**Exercise**.
Within the records, how many lines hold the word "scooters"? State that number alone.

☆ ☆ ☆ ☆ ☆ ☆ ☆

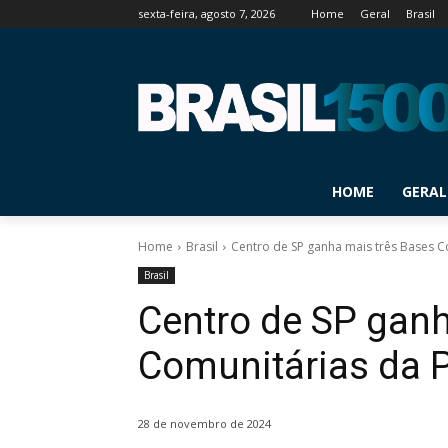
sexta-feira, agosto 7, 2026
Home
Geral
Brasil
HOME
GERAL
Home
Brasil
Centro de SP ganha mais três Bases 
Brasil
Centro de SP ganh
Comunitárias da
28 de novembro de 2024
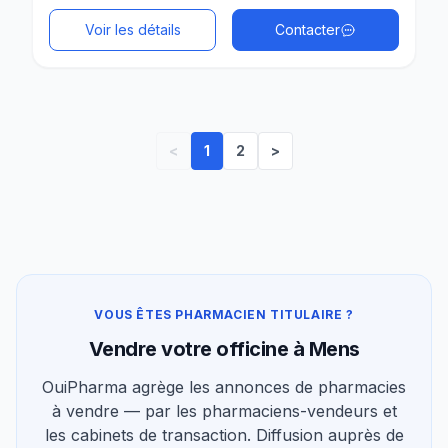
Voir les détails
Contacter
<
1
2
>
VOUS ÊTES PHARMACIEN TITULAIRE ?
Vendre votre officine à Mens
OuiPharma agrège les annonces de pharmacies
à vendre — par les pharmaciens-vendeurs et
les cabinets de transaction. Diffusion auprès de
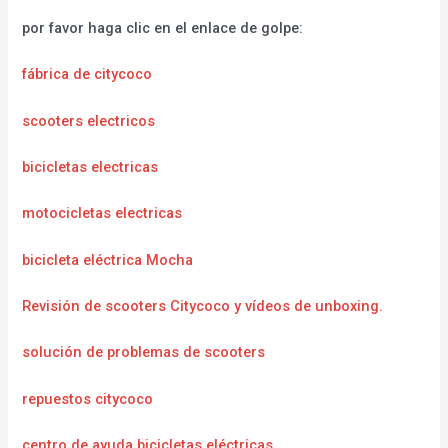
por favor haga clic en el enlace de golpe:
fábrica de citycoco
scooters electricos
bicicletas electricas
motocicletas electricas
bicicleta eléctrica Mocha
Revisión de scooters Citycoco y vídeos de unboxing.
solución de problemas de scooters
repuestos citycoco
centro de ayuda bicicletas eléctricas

☆ ☆ ☆ ☆ ☆ ☆ ☆

**Response to the exercise**.
3